The main cause of opioid overdose is respiratory suppression, but researchers have identified a compound that mimics commonly used drugs’ painkilling effects and lacks that lethal characteristic.
In a collaborative study, scientists at multiple U.S. universities found the drug candidate PZM21, which was tested in mice, resembles morphine and other drugs like it, but may be less addictive. The compound could one day help reduce the nearly 30,000 drug overdose deaths from respiratory suppression that occur annually in the United States, they argued.
“This promising drug candidate was identified through an intensively cross-disciplinary, cross-continental combination of computer-based drug screening, medicinal chemistry, intuition and extensive preclinical testing,” senior investigator Dr. Brian Kobilka, a molecular and cellular physiology professor at Stanford University, said in a news release.
To set about identifying a new drug candidate, researchers studied two related chemical reactions, or molecular pathways: one that’s involved with analgesia and one responsible for respiratory suppression. Researchers had to figure out a way to separate those reactions because the drug’s necessary painkilling benefit sets off the unwanted respiratory effect.
“The field had wondered whether a small molecule with just the right chemical features to trip off one pathway, but not the other, could be designed,” study author Dr. Aashish Manglik, Ph.D. a recent graduate of Stanford’s Medical Scientist Training Program, said in the release.

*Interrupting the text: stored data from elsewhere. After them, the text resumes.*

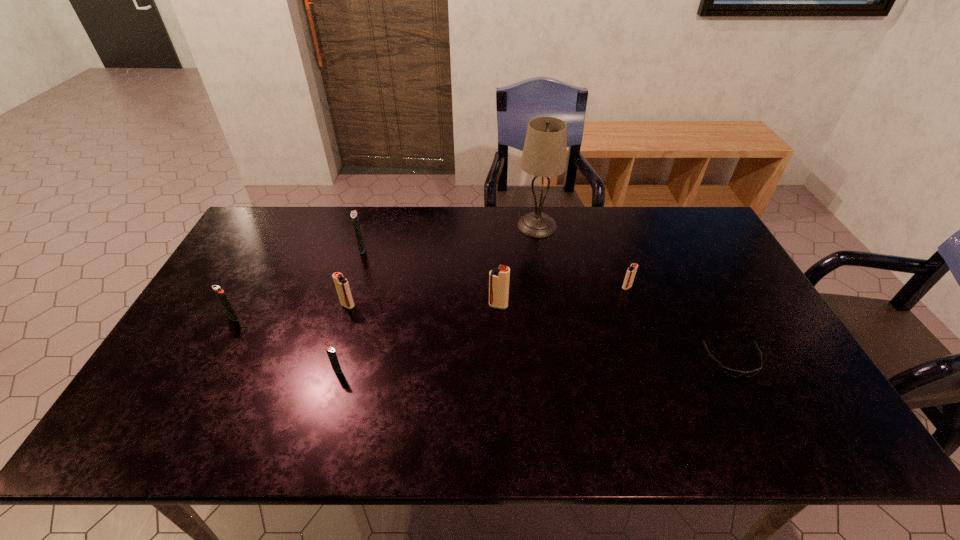
I want to click on vacant region between the leftmost red igniter and the shortest object, so click(540, 333).

Locate an element on the screen. The height and width of the screenshot is (540, 960). vacant space that's between the fifth object from left to right and the biggest black igniter is located at coordinates (430, 277).

Locate an element on the screen. The image size is (960, 540). free space between the tallest object and the sunglasses is located at coordinates (636, 293).

I want to click on vacant area that lies between the rightmost black igniter and the tallest object, so click(437, 298).

At what (x,y) coordinates should I click in order to perform the action: click on unoccupied position between the leftmost black igniter and the second smallest red igniter. Please return your answer as a coordinate pair (x, y). The height and width of the screenshot is (540, 960). Looking at the image, I should click on (291, 312).

This screenshot has width=960, height=540. I want to click on free space that is in between the second biggest black igniter and the smallest black igniter, so click(285, 344).

In order to click on object that is the second closest to the farthest igniter in this screenshot , I will do `click(220, 293)`.

In order to click on the third closest object to the shortest object in this screenshot , I will do `click(544, 154)`.

What are the coordinates of `the fifth closest igniter to the second igniter from right to left` in the screenshot? It's located at (220, 293).

Identify which igniter is located as the second nearest to the sunglasses. Please provide its 2D coordinates. Your answer should be formatted as a tuple, i.e. [(x, y)], where the tuple contains the x and y coordinates of a point satisfying the conditions above.

[(499, 278)]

Researchers at Stanford; the University of California, San Francisco; the University of North Carolina at Chapel Hill; and Florida Atlantic University (FAU), used computational screening to study binding properties of 2,500 compounds, which they eventually narrowed down to 23 then a few a dozen.
Study author Dr. Bryan Roth, Ph.D., pharmacology professor and medicinal chemistry at UNC, analyzed the candidates further and identified one that strongly activated the “good” pathway without the “bad” one, according to the release. Researchers collaborated with study author Peter Gmeiner, Ph.D., chair of medicinal chemistry at FAU, to optimize the compound’s painkilling effect by creating numerous versions of it, adding a new chemical feature, and observing the final product’s binding effect performed better than it did in its original form.
Further testing suggested the product, PZM21, didn’t affect other opioid receptors— namely kappa, which causes uneasiness and hallucinations, and is characteristic of morphine and oliceridine, a drug currently in phase 3 trials. If developed, PZM21 could offer a painkiller solution to individuals who struggle with those side effects.
Subsequent research of mice revealed the compound relieved pain as successfully as that of morphine but did not cause respiratory suppression. Mice also didn’t show a preference between chambers that housed injections of a solution containing PZM21 and another otherwise identical solution lacking PZM21, which suggested the compound wasn’t addictive. According to the release, it’s well known that mice are preferential to chambers with morphine.
Study authors validated the efficacy of the compound when they saw PZM21 had no effect on mice bioengineered to lack the opioid receptor in question. Next, researchers plan to further develop the drug and negotiate licensing.